If you are going to operate a home business, have animals near the house or want to add an outbuilding or basement apartment, you'll need to find out what the property is zoned. Many different municipalities regulate zoning, so it's important to find out which municipality regulates the zoning for your property. Zoning is divided into two general categories: residential and commercial. Within each general category there are several divisions, such as residential single family, residential multi-family and retail. To find the out what the property is zoned, start with the property address.

Talk to a realtor and neighbors. As you are examining the property, ask a Realtor or the surrounding neighbors to see if they know which governmental agency is responsible for the zoning in that area. Long-term residents or experienced Realtors are more likely to know that information because they are more likely to have interacted with a zoning board. Single-family residents, especially short-term residents, have little reason to need zoning regulations.

Do an Internet search. The first line of research in the digital age is an Internet search using the exact property address. With so many public records online, this effort is likely to reveal the municipality that regulates zoning and planning issues for that property.

Visit the county offices. If you are not able to discover the municipality through an Internet search, then visit the county offices. Speak with the county recorder's clerks and ask to see zoning maps or tell them the address or general location of the property and ask if it is in the county jurisdiction or in some other municipality's jurisdiction for zoning. The county recorder keeps records of every real estate transaction in the county, and has detailed real estate maps. She can direct you to the correct municipality.

Visit or call the appropriate municipality. Once you have discovered the municipality that is responsible for planning and zoning your property, call or visit them.
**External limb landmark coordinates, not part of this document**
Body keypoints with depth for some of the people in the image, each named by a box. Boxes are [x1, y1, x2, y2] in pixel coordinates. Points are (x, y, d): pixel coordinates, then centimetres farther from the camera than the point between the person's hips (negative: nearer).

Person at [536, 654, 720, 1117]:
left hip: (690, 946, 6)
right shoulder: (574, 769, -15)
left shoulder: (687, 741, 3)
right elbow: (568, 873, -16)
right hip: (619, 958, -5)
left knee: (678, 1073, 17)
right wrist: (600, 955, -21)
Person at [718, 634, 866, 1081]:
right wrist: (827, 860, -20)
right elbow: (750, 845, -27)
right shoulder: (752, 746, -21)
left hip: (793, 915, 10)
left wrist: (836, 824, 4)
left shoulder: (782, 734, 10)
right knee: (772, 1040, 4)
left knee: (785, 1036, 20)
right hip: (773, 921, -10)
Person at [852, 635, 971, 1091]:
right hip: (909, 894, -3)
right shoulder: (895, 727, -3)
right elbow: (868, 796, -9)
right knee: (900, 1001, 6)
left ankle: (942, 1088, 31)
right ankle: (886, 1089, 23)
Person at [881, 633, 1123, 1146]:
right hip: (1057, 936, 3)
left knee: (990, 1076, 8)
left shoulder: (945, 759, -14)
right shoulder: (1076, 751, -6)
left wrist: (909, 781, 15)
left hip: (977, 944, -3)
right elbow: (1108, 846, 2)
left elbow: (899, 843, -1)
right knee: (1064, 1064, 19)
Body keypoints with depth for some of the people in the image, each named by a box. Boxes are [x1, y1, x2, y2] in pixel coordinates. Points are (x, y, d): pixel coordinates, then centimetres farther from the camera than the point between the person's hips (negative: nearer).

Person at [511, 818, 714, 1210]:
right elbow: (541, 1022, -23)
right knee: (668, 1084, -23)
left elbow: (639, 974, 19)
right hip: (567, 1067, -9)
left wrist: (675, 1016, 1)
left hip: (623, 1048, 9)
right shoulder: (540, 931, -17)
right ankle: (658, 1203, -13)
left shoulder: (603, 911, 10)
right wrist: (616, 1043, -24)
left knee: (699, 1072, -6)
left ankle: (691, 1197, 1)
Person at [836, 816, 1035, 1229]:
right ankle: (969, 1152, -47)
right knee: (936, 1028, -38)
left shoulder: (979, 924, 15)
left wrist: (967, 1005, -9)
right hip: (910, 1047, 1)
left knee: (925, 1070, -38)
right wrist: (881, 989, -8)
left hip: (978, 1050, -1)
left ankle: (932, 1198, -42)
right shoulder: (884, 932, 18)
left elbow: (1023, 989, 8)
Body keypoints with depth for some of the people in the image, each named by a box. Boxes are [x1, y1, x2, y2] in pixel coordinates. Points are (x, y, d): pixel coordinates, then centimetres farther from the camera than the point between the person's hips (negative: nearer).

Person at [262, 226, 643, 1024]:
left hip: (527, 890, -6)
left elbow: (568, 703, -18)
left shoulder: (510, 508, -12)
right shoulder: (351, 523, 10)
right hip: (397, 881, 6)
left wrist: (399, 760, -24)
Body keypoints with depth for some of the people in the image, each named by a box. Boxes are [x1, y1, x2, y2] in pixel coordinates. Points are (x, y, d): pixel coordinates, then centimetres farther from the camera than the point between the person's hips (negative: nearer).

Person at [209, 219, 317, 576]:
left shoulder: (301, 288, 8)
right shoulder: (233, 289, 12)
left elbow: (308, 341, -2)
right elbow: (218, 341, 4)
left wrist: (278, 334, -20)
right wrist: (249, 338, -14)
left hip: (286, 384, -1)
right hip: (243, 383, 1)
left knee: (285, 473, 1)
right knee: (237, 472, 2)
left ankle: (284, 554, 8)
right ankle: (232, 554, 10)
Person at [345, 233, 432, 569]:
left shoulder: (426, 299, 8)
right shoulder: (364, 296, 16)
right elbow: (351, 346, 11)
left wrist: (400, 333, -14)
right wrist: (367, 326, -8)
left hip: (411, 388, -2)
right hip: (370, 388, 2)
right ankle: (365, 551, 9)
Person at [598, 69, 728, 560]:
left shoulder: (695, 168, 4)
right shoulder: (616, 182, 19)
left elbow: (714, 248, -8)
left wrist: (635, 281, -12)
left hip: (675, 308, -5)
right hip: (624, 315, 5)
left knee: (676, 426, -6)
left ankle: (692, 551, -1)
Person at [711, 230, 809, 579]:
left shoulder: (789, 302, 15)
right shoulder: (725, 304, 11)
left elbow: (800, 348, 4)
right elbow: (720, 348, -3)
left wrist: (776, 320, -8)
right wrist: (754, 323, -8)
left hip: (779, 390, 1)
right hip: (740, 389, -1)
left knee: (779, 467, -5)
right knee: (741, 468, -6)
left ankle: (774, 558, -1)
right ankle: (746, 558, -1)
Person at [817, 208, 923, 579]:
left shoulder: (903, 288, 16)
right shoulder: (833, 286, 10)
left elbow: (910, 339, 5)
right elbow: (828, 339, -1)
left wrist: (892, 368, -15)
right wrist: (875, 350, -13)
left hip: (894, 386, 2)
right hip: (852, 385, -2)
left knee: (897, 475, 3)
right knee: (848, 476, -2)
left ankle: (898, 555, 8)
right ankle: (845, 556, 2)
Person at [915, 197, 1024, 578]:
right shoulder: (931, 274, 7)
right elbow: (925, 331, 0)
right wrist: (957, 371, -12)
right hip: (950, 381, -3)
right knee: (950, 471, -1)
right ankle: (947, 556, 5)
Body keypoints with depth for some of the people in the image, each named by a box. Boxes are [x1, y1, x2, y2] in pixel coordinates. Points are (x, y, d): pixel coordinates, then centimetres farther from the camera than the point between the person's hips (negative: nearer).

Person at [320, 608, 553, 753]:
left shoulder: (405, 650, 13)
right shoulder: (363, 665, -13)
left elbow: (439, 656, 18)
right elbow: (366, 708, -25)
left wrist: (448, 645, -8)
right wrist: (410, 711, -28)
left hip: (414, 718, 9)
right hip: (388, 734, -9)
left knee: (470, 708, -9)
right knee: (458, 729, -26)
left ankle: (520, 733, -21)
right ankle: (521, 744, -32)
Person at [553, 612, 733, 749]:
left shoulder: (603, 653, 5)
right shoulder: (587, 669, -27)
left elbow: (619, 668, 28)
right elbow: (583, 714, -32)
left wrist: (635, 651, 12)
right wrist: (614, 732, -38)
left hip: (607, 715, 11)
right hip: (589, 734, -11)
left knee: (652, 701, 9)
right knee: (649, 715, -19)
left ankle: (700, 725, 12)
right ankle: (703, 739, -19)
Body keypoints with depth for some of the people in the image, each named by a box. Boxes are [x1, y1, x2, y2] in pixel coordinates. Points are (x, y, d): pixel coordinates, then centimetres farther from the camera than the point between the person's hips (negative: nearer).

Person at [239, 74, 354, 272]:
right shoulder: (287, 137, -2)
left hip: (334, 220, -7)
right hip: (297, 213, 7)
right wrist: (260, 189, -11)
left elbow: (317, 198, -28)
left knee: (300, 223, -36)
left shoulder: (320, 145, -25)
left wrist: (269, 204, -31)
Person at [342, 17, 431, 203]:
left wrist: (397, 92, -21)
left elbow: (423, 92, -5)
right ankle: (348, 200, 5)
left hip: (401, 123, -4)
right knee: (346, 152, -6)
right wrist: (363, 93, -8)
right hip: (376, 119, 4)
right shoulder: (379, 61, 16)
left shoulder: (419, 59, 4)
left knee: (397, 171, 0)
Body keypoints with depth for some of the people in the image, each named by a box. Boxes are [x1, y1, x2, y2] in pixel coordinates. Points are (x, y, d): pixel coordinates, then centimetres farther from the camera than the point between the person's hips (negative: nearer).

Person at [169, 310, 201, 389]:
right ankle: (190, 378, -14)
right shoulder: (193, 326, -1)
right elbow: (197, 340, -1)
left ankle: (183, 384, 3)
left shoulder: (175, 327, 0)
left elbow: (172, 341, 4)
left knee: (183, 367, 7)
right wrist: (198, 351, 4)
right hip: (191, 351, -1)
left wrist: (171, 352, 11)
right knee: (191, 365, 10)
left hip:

There is usually a zoning department or board, a planning and zoning board or department, or a planning department that handles zoning regulations. If you have the address for the property, a simple phone call may be adequate. If not, you may have to go into the office and look at zoning maps.

Check zoning guidelines for your use. Ask if there are specific written, online or printed guidelines describing what uses are allowed in each zoning area. Each subcategory of residential or commercial is usually assigned a number, such as R-1 for residential or C-2 for commercial. The numbers will not give you specific enough information to know if your proposed use is acceptable for that area, so ask for the specifics. Be sure to check such regulations as sign height, yard setbacks and allowed home business uses before moving forward with any project or business.

Tip

  • If you know the appropriate municipality, you can find much of the zoning information online. Some have all the zoning maps online, others allow you to search zoning by property address. Once you have reviewed the zoning guidelines for your property, check with the zoning enforcement officers, describe your planned use of the property, and be sure that they agree the use is acceptable. Ask for any cautions or tips they would give. Since they will be the ones who enforce the guidelines, it's best to know their interpretation of the rules.

Tip

  • Do not take the word of a Realtor or any other non-governmental agent about the zoning of a piece of land. If in any doubt that the zoning is acceptable for the use, visit the government office for the appropriate municipality directly and ask for an official determination. Ask the person in charge of enforcing zoning ordinances (this may vary depending on the municipality) to affirm the zoning and the use you propose.